Temer ainda insiste com candidatura

Por EDLA LULA, edla.lula@jb.com.br

O presidente Michel Temer seguirá orientação de assessores mais diretos e manterá em suspenso a decisão de ser ou não candidato à reeleição na disputa deste ano. Embora  analistas e até correligionários apontem que Temer não terá chance, o MDB caminhará até julho com a incógnita entre lançar o seu nome, o de Meirelles ou apoiar uma chapa de centro-direita. “O presidente é pré-candidato. Hoje ele mantém a mesma posição que adota desde o início do ano: está avaliando a conveniência de lançar-se ou não, mas ele não descartou”, diz um assessor do Palácio do Planalto. 

Em entrevistas recentes, Temer tem indicado a possibilidade de abrir mão de sua candidatura em favor da unidade dos partidos de centro-direita. Ele também tem conversado com partidos que compõem a base aliada ao governo e buscado uma reaproximação com partidos com os quais andava estremecido, como o PSDB. “São diálogos comuns quando se trata de uma campanha eleitoral e de um partido com a dimensão do MDB. Mas no partido não é pequena a porção que apoia a sua candidatura”, diz uma fonte.

Entre os que convencem Temer a não desistir da candidatura estão o ministro de Minas e Energia, Moreira Franco, e o seu marqueteiro, Elsinho Mouco. Uma das estratégias para manter acesa a chama da reeleição é a celebração dos dois anos de sua gestão. Na próxima terça-feira, o presidente reunirá ministros e ex-ministros para fazer um balanço do período. A ideia é apontar que ele foi capaz de fazer “muito em pouco tempo”. 

Não apenas os feitos na área da economia serão mostrados. O Bolsa Família, principal bandeira do governo petista, será uma das principais transparências a serem apresentadas. Temer vai demonstrar que o Bolsa Família alcançou recordes desde que foi lançado, e que o seu governo conseguiu  os menores índices de inflação e a menor taxa básica de juros. Também mostrará programas nas áreas de meio ambiente e segurança pública, como a intervenção federal no Rio de Janeiro. 

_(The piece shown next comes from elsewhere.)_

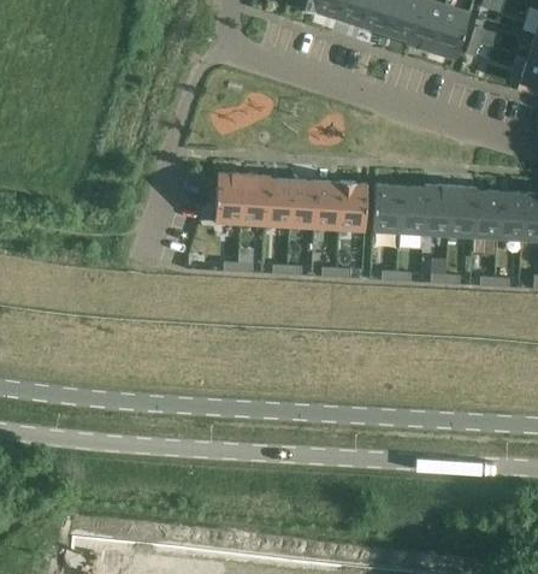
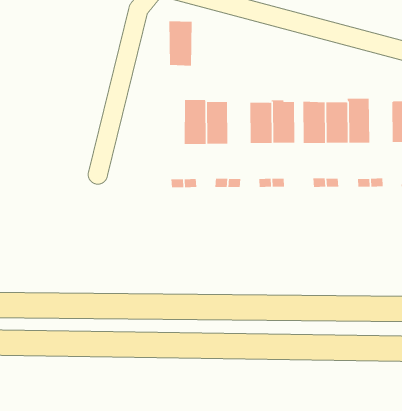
building: [215,172,244,224] -> [169,21,192,66]
building: [290,179,317,227] -> none
building: [448,185,475,236] -> none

Entre os ex-ministros mais presentes, estará o também pré-candidato Henrique Meirelles, que tem feito dobradinha com o presidente nas exposições Brasil afora para falar de como colaborou com as alegadas melhorias enquanto era responsável pela pasta da Fazenda. Esta semana, na abertura do Congresso da Associação Brasileira de Supermercados (Apas), os dois falaram do legado da gestão que se encerra este ano. Enquanto Meirelles disse, em seu discurso, que o governo fez em dois anos o que deveria ter sido feito em oito, Temer foi além: “com toda a modéstia de lado, eu acho que em dois anos fizemos o que se esperava em 20 anos”, disse, numa provocação a petistas e tucanos. 

Enquanto isso, o MDB analisa a possibilidade de compor com outros partidos, ou na mesma chapa ou com alianças nas campanhas regionais. Na impossibilidade de manter candidato próprio, o partido busca ao menos ampliar as bancadas federais e ocupar cadeiras nos governos regionais. “Estar ao lado do MDB na campanha presidencial não é um desejo dos partidos. No plano estadual, os acordos são mais viáveis”, avalia o cientista político David Fleisher. 

Sabendo disso, o candidato tucano a presidente, Geraldo Alckmin, acenou com a possibilidade de aliança, mas fez uma série de exigências.  Além ser cabeça de chapa, ele quer uma espécie de “carta branca” nos palanques estaduais. Temer não se sente confortável em sua relação com o ex-governador de São Paulo que, como vários outros pré-candidatos, não quer associar o seu nome ao presidente, que não consegue ultrapassar os 2% nas intenções de voto. 

Michel Temer assumiu a Presidência em 12 de maio de 2016, quando Dilma Rousseff foi afastada do cargo em um processo de impeachment. Além da reunião ministerial da terça-feira, os dois anos de governo estão sendo celebrados com campanha publicitária mostrando as chamadas boas ações.